Family holidays and weekends are really brightly colored memories, full of my mother and father, rather than our nannies and au pairs.
The best Christmas present I got from my husband was a week to do whatever I wanted.
The way I miss my daughter Esme is to worry about her. It is not a pleasurable longing. It contorts my body and scrambles my brain, makes me stop breathing, clench my jaw and my fists, it makes me frown, and makes me blind and deaf, in fact entirely without sensory perception.
Carey Mulligan is completely self-possessed. She knows what she's doing, and again, quite like the big-hitters I was talking about, my job was just to feel and reflect back the amazing performance coming my way. If anything, I was slightly pathetically flying in her tailwind. She's an extraordinary actress.

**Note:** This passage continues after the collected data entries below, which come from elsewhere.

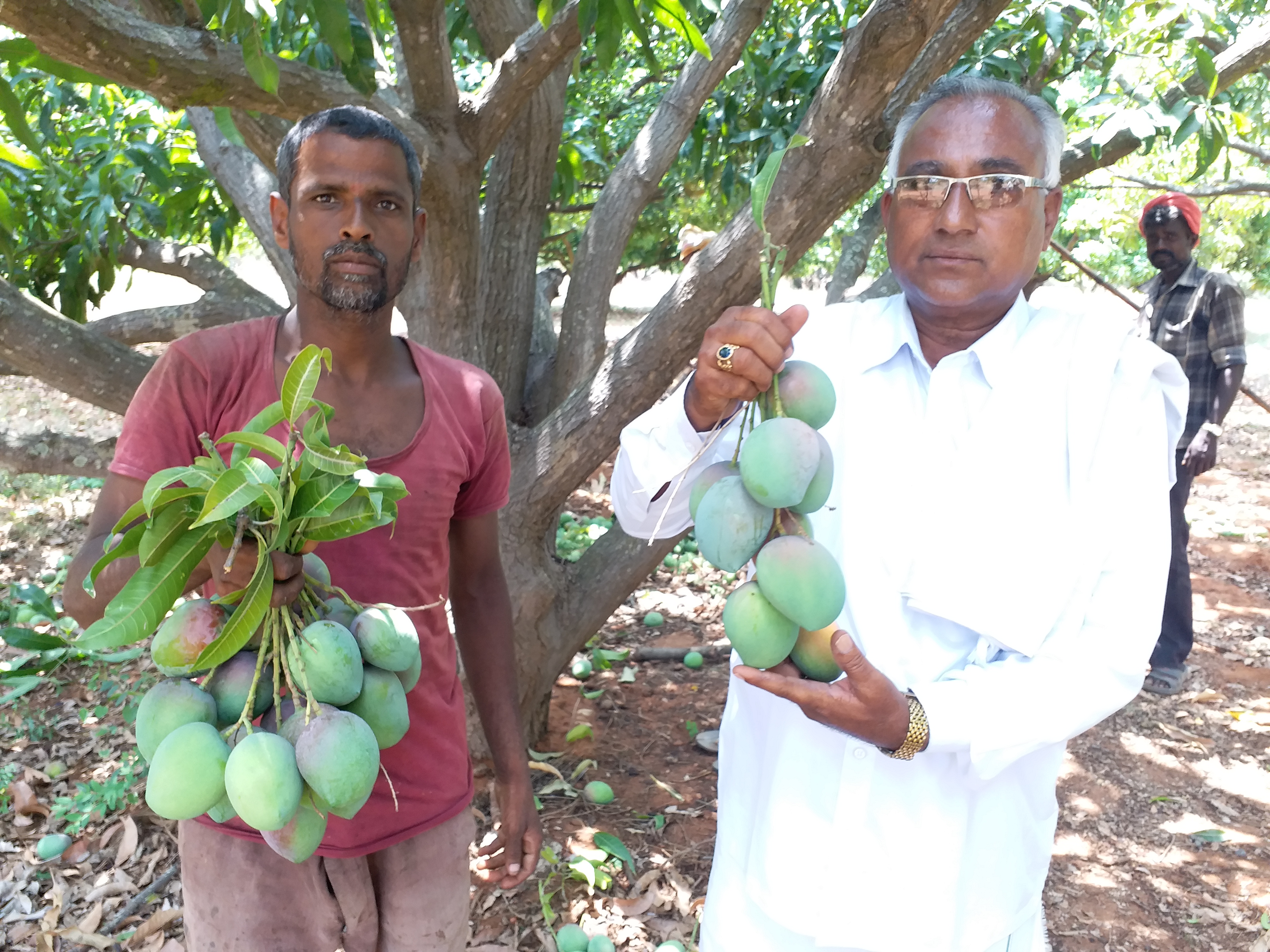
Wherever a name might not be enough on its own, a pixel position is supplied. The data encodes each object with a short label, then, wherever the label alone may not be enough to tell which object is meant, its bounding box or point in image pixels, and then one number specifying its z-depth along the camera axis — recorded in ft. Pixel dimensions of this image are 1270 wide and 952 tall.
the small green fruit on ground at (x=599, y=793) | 10.32
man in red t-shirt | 5.08
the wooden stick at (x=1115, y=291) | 11.75
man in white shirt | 4.35
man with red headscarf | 14.15
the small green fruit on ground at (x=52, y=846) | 9.30
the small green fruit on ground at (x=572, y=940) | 8.13
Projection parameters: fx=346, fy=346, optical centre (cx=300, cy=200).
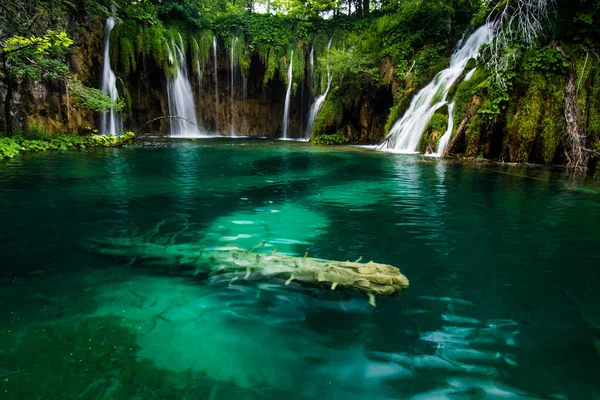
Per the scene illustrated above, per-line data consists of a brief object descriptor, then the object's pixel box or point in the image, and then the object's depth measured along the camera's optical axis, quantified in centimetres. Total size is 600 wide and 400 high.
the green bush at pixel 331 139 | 1975
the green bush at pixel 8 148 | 1067
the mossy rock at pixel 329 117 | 2014
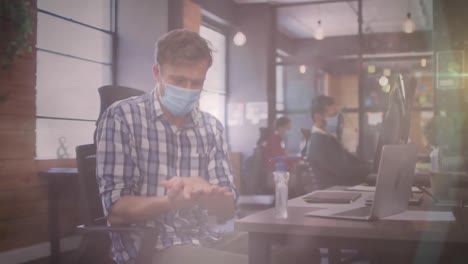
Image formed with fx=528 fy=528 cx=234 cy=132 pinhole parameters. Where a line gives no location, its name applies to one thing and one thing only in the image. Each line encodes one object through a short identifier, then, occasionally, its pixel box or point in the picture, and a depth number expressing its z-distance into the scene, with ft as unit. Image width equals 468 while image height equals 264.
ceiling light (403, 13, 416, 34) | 25.60
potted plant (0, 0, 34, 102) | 12.46
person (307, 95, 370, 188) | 14.19
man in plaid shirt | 5.18
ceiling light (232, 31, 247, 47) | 25.90
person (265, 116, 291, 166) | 24.66
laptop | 4.71
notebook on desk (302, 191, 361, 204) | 6.27
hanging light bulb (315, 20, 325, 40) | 27.09
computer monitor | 6.16
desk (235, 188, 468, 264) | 4.24
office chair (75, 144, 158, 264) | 4.93
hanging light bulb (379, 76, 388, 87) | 29.23
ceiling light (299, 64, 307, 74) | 31.32
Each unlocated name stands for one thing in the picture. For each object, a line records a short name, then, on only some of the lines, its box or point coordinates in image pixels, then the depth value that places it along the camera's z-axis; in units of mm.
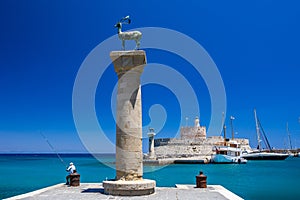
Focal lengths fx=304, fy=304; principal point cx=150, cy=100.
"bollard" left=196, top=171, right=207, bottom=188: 12227
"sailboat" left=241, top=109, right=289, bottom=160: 66938
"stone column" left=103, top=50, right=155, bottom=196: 10250
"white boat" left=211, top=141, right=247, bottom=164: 54219
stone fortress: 61912
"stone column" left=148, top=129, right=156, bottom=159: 44138
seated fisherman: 14072
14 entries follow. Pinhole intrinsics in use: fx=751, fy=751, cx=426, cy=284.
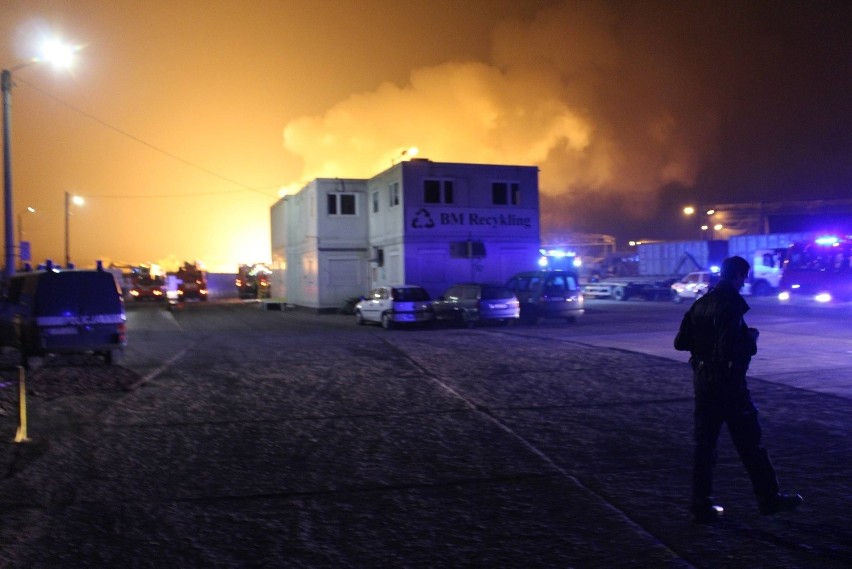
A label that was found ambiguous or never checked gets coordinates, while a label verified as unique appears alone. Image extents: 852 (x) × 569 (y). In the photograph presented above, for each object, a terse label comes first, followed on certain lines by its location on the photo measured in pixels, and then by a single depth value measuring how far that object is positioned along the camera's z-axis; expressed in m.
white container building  33.44
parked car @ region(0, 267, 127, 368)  14.20
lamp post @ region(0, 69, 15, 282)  18.70
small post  8.37
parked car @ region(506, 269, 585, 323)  25.28
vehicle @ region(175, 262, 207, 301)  55.56
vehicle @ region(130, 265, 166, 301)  55.97
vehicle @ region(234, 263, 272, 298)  55.75
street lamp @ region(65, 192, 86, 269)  40.36
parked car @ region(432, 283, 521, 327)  24.47
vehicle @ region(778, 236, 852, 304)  28.86
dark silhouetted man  5.23
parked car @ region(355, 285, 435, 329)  24.88
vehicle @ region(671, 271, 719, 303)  36.47
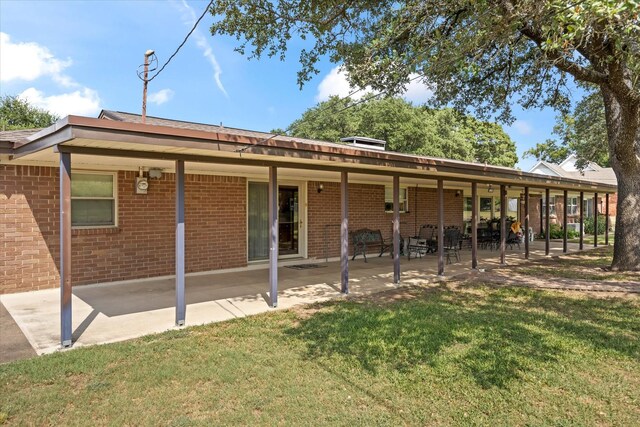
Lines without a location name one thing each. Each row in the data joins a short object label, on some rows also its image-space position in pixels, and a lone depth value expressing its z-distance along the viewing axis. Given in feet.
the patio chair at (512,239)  48.93
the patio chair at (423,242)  38.65
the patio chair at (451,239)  36.11
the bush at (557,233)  69.67
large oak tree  19.42
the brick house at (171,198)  15.05
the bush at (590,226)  80.90
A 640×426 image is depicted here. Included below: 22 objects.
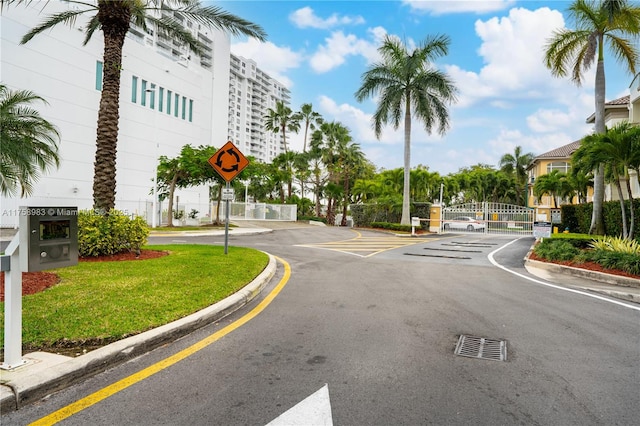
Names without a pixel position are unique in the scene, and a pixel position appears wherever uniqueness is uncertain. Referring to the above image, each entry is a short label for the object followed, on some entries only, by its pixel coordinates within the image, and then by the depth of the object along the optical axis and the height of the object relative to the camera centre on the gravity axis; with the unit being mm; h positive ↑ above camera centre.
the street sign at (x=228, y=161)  10992 +1211
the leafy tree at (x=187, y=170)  26706 +2409
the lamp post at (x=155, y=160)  28016 +3706
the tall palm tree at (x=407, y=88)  29047 +8739
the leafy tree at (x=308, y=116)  50125 +11338
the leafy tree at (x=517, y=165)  69375 +8191
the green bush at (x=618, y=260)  9185 -1048
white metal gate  30141 -669
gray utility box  3457 -302
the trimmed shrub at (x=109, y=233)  9797 -710
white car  31250 -954
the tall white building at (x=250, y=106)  136500 +34814
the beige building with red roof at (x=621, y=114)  23375 +6697
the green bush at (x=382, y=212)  31734 -153
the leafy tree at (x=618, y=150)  12578 +2048
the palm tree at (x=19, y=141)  14195 +2205
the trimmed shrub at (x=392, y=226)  28516 -1140
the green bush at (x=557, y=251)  11352 -1064
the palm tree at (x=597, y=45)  17219 +7664
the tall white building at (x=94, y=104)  24781 +7666
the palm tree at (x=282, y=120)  51281 +11021
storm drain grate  4421 -1516
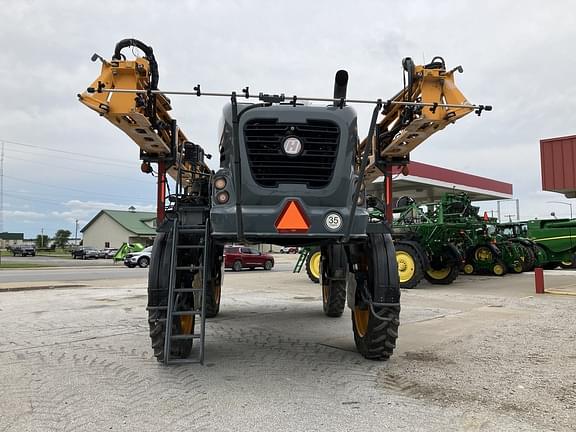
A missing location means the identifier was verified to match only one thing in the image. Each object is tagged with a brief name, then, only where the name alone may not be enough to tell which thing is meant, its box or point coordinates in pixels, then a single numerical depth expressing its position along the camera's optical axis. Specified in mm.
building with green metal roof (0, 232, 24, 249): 99138
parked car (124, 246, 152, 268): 28703
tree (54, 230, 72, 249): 85406
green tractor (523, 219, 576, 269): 21062
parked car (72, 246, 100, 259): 49312
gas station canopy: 30922
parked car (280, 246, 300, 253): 68681
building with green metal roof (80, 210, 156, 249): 64625
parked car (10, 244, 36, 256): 52656
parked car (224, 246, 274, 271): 25953
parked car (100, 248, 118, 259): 50875
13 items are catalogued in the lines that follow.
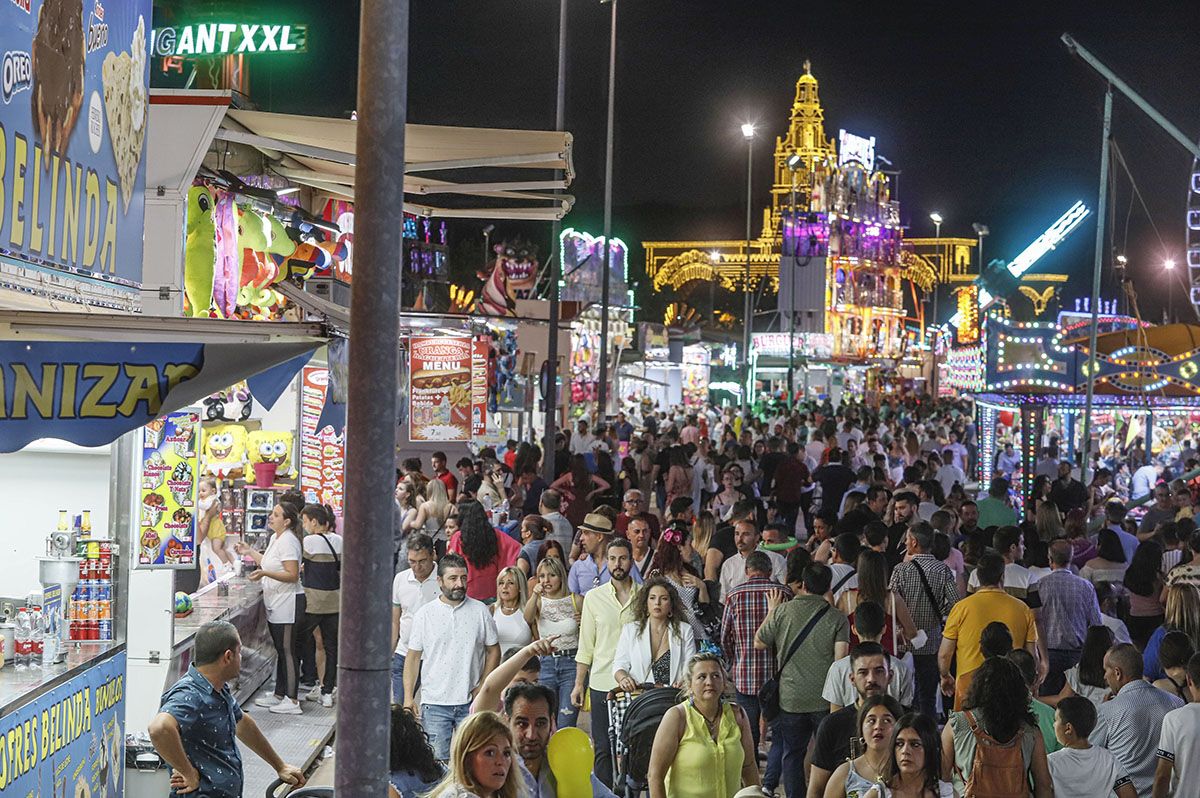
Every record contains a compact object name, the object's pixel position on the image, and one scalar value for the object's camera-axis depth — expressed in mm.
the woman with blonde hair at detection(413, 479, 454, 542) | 15000
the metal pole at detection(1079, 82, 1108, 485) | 18727
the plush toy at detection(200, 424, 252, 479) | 14430
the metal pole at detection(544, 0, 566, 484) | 19703
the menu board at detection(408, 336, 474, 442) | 17547
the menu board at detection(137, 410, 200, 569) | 9375
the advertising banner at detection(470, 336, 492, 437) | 17844
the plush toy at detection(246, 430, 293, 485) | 15000
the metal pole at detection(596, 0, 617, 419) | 26125
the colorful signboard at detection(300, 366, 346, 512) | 15055
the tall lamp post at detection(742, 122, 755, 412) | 40156
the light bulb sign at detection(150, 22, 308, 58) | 14969
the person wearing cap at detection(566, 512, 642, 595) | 10625
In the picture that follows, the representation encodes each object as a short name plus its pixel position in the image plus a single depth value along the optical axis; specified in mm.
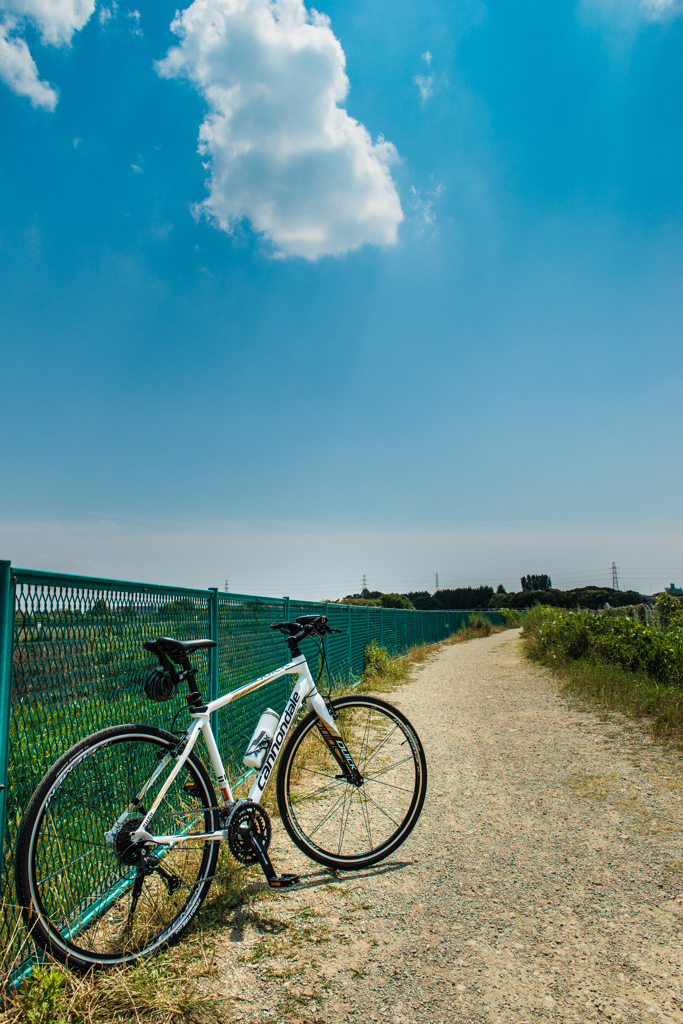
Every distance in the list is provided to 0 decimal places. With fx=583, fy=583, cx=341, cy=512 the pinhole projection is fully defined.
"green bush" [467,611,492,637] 31738
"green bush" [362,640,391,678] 12289
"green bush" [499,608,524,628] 40250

I am a pathetic and gushing Nick Hornby fan, and I wanted to be in High Fidelity, and I wanted to be in About A Boy, and those two directors - one who's a dear friend, and one who has never cast me in anything, despite my pleading... So there was another Nick Hornby script going around being cast by a friend of mine, and she said, "There's a very small role in it, but you'd be right for it." I was like "I don't care how small, I'm going to be in this Nick Hornby film."